1. American Medical Association. CPT® 2024 Professional Edition. Chicago, IL: AMA, 2023. Code 58970, Female Genital System/Ovary. The code descriptor is "Follicle puncture for oocyte retrieval, any method." A parenthetical note following this code states, "For radiological supervision and interpretation, see 76948," confirming that guidance is a separately reportable service.

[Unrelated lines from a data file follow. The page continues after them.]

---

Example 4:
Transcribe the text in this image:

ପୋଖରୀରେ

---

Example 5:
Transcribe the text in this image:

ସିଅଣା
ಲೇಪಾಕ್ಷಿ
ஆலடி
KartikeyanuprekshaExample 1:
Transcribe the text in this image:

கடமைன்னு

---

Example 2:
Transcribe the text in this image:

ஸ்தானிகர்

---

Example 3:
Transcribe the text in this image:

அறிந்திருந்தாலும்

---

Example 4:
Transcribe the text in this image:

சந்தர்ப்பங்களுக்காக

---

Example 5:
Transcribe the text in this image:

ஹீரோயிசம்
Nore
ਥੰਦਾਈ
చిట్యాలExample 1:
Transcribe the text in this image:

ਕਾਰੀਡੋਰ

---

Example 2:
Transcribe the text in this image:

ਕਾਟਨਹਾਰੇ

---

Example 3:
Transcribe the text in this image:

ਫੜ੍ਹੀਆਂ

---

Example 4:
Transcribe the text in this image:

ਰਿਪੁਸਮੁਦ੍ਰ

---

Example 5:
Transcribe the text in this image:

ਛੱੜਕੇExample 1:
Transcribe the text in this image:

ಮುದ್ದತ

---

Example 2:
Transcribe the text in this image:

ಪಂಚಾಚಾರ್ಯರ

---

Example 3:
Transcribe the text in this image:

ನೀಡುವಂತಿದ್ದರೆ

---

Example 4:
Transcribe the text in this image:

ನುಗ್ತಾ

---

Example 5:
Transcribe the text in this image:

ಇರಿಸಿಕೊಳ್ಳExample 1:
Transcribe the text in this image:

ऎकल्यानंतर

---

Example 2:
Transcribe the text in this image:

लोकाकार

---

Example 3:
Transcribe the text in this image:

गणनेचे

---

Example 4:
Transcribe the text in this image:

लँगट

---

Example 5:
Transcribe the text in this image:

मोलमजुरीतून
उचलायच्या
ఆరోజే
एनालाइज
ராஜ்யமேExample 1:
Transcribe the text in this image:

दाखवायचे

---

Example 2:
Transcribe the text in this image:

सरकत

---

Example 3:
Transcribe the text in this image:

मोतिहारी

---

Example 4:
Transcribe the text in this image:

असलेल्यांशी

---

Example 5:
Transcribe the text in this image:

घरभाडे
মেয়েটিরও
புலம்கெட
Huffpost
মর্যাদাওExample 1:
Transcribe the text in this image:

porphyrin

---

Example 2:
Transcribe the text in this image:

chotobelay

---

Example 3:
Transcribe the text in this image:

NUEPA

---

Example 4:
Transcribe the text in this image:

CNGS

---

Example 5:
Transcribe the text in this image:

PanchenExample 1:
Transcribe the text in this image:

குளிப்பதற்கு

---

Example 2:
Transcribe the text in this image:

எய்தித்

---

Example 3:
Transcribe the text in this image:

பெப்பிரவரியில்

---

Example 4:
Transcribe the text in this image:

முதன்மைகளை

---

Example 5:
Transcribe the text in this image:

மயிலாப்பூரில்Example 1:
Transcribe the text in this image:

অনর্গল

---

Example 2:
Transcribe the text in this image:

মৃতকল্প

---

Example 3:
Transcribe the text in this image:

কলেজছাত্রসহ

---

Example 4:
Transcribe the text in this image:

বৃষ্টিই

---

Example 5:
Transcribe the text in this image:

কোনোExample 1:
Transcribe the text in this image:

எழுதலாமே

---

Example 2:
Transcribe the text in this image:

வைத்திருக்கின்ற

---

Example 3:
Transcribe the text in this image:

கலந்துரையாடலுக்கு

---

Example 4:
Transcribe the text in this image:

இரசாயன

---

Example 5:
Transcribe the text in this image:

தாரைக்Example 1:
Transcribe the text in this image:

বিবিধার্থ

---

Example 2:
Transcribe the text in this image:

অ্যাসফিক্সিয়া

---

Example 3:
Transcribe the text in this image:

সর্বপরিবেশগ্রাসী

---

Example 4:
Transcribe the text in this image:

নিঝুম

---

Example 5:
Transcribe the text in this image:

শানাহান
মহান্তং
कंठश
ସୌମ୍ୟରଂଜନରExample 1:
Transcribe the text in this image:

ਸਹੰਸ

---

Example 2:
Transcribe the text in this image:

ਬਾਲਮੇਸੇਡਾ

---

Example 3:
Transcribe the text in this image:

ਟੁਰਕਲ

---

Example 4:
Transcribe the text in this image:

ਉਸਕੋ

2. AAPC. 2024 CPC Exam Study Guide. Salt Lake City, UT: AAPC, 2023. Chapter 11: Female Reproductive System and Maternity Care and Delivery. The guide clarifies the distinct functions of IVF-related codes, assigning 58970 to oocyte retrieval and codes 58974 and 58976 to the transfer of embryos or gametes.

Question 10

A patient underwent a cystourethroscopy with a pyeloscopy using lithotripsy to break up the ureteral calculus. An indwelling stent was also inserted during the same operative session on the same side. This service was performed in the outpatient hospital surgery center. What CPT® coding reported?
Options
A: 52352, 52332-51
B: 52325, 52332-51
C: 52353, 52332-51
D: 52356
Show Answer
Correct Answer:
52356
Explanation
The procedure involves a cystourethroscopy with ureteroscopy/pyeloscopy, lithotripsy for a ureteral calculus, and the insertion of an indwelling stent. CPT® code 52356 is the single, comprehensive code that accurately describes all these components. It bundles the endoscopic approach (cystourethroscopy with ureteroscopy), the definitive procedure (lithotripsy), and the stent placement into one code. Using this all-encompassing code is the correct practice and avoids unbundling of services.
Why Incorrect Options are Wrong

A. 52352 is incorrect because it describes the removal or manipulation of a calculus, not fragmentation via lithotripsy.

B. 52325 is incorrect as it does not include the ureteroscopy/pyeloscopy; the scope is not advanced into the ureter for this code.

C. This option incorrectly unbundles the procedures. The CPT® manual directs the use of 52356 when lithotripsy and stent insertion are performed together.

References

1. American Medical Association. (2023). CPT® 2024 Professional Edition. Section: Urinary System, Endoscopy-Ureter and Pelvis, Codes 52353, 52356. The code descriptor for 52356 explicitly states, "Cystourethroscopy, with ureteroscopy and/or pyeloscopy; with lithotripsy including insertion of indwelling ureteral stent..." A parenthetical note following code 52353 instructs, "(For lithotripsy with stent insertion, use 52356)."

2. AAPC. (2023). CPC® Official Study Guide. Chapter 13: Urinary System and Male Genital System. The guide explains the hierarchy of endoscopic procedures, emphasizing the use of comprehensive codes that include all components of a procedure, such as scope, treatment, and stent placement, as seen in code 52356.